Who are the trusted vendors/sites?


----------



## Nimble (Aug 31, 2014)

For the most part, you can only show fish that you've bred yourself. There IS a category for 'purchased fish' in many IBC shows, however.


----------



## hrutan (Jun 25, 2014)

Yeah, you can show under "purchased fish" and see how well your fish does before breeding him.

Basically, there is NOWHERE where you can trust that the fish you are buying is of show quality. There are good places to buy from, but it is up to the buyer (you) to determine if the form of the fish is acceptable or not.

I typically buy from Aquabid. The other big thing is Ebay. Pay close attention to the reviews of the seller... if you see 90% good reviews remember that means 1 out of every 10 people that left a review had a bad experience ... but READ the reviews as well, some people will leave a negative review for the silliest things.
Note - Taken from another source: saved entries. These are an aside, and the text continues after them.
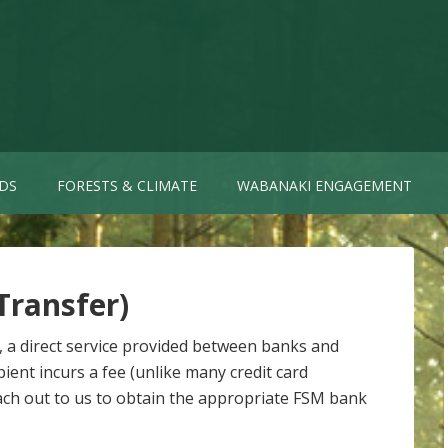
DS
FORESTS & CLIMATE
WABANAKI ENGAGEMENT
Transfer)
, a direct service provided between banks and
ient incurs a fee (unlike many credit card
reach out to us to obtain the appropriate FSM bank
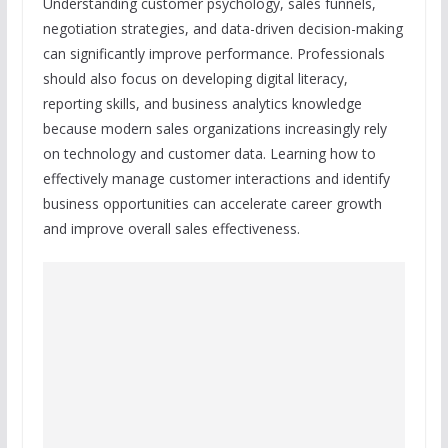
Understanding customer psychology, sales funnels,
negotiation strategies, and data-driven decision-making
can significantly improve performance. Professionals
should also focus on developing digital literacy,
reporting skills, and business analytics knowledge
because modern sales organizations increasingly rely
on technology and customer data. Learning how to
effectively manage customer interactions and identify
business opportunities can accelerate career growth
and improve overall sales effectiveness.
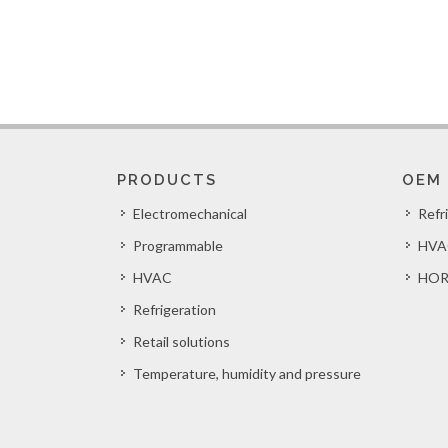
PRODUCTS
OEM
Electromechanical
Refr
Programmable
HVA
HVAC
HOR
Refrigeration
Retail solutions
Temperature, humidity and pressure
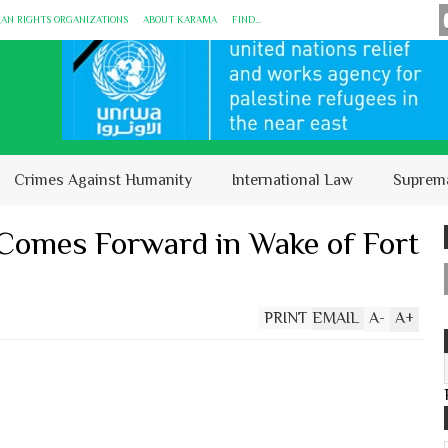
MAN RIGHTS ORGANIZATIONS
ABOUT KARĀMA
FIND...
Crimes Against Humanity
International Law
Suprem
Comes Forward in Wake of Fort
PRINT
EMAIL
A
-
A
+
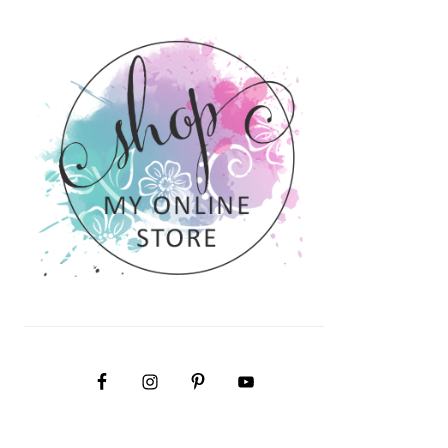
PRIMARY
SIDEBAR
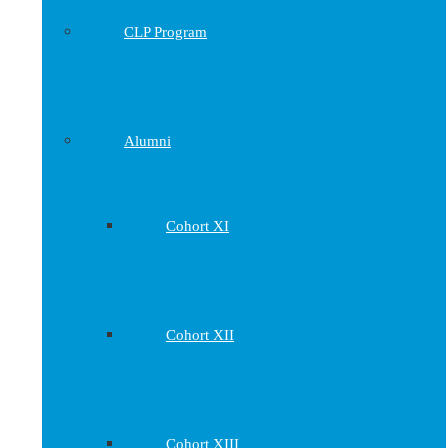
CLP Program
Alumni
Cohort XI
Cohort XII
Cohort XIII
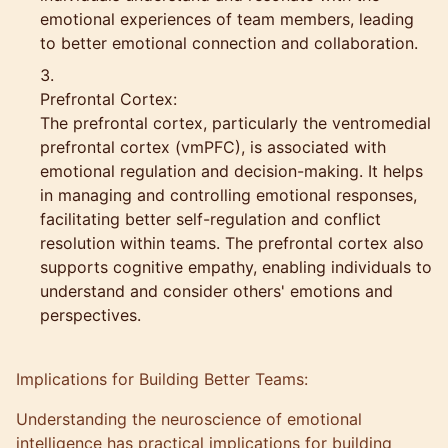
emotional experiences of team members, leading
to better emotional connection and collaboration.
Prefrontal Cortex:
The prefrontal cortex, particularly the ventromedial
prefrontal cortex (vmPFC), is associated with
emotional regulation and decision-making. It helps
in managing and controlling emotional responses,
facilitating better self-regulation and conflict
resolution within teams. The prefrontal cortex also
supports cognitive empathy, enabling individuals to
understand and consider others' emotions and
perspectives.
Implications for Building Better Teams:
Understanding the neuroscience of emotional
intelligence has practical implications for building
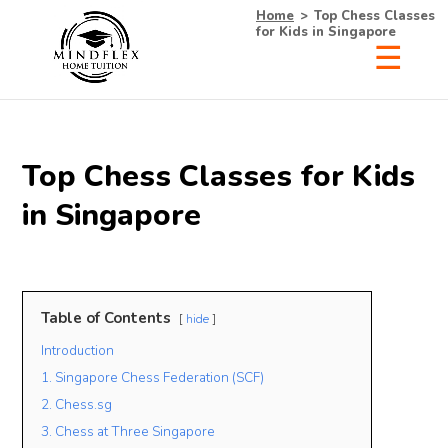
Home
>
Top Chess Classes
for Kids in Singapore
×
Receive Your Free
Top Chess Classes for Kids
List of Tutors Now!
in Singapore
• 100% Free & No Obligations
Table of Contents
hide
• Request Now, Decide Later
Introduction
• Experienced Tutors
• #1 Tuition Agency in Singapore
1. Singapore Chess Federation (SCF)
2. Chess.sg
Name
3. Chess at Three Singapore
Mobile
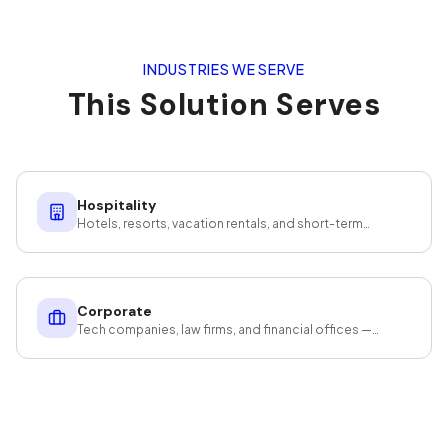
INDUSTRIES WE SERVE
This Solution Serves
Hospitality
Hotels, resorts, vacation rentals, and short-term
rentals — guest-ready at scale.
Corporate
Tech companies, law firms, and financial offices —
cleaning that protects your assets and productivity.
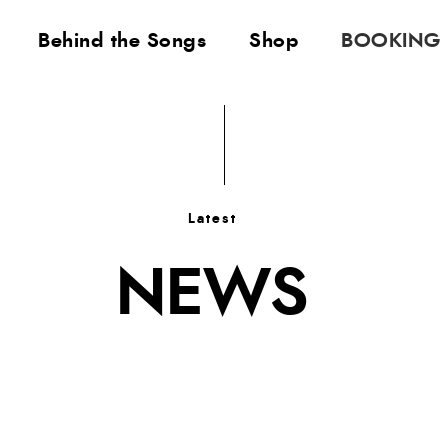
Behind the Songs
Shop
BOOKING
Latest
NEWS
The IBC is updating their website, and when that is complete (in 1-2 months), the IBC standards will _finally _be available for the public. That should make your quest easier.


----------



## Kaza (Feb 9, 2015)

When I first started with this aspect of the hobby I would visit Aquabid and I would look at E Bay However Most fish lately sold on AB are all Thai bred and bred for colors and eye catching sellers terms instead of actual form when I started to notice this I did alittle networking and alittle bit of research Indonesia is at the top of its game from Giants to Crowntails if you want Form Indonesia has what your looking for Join The Betta Connection Sales Page on Facebook and Give it a look over the overall form on these fish are way higher quality then the colorful pet quality we are all seeing lately outta Thailand and Aquabid you can find a show quality fish on AB however it will cost you around 120 dollars by the time the Auctions over


----------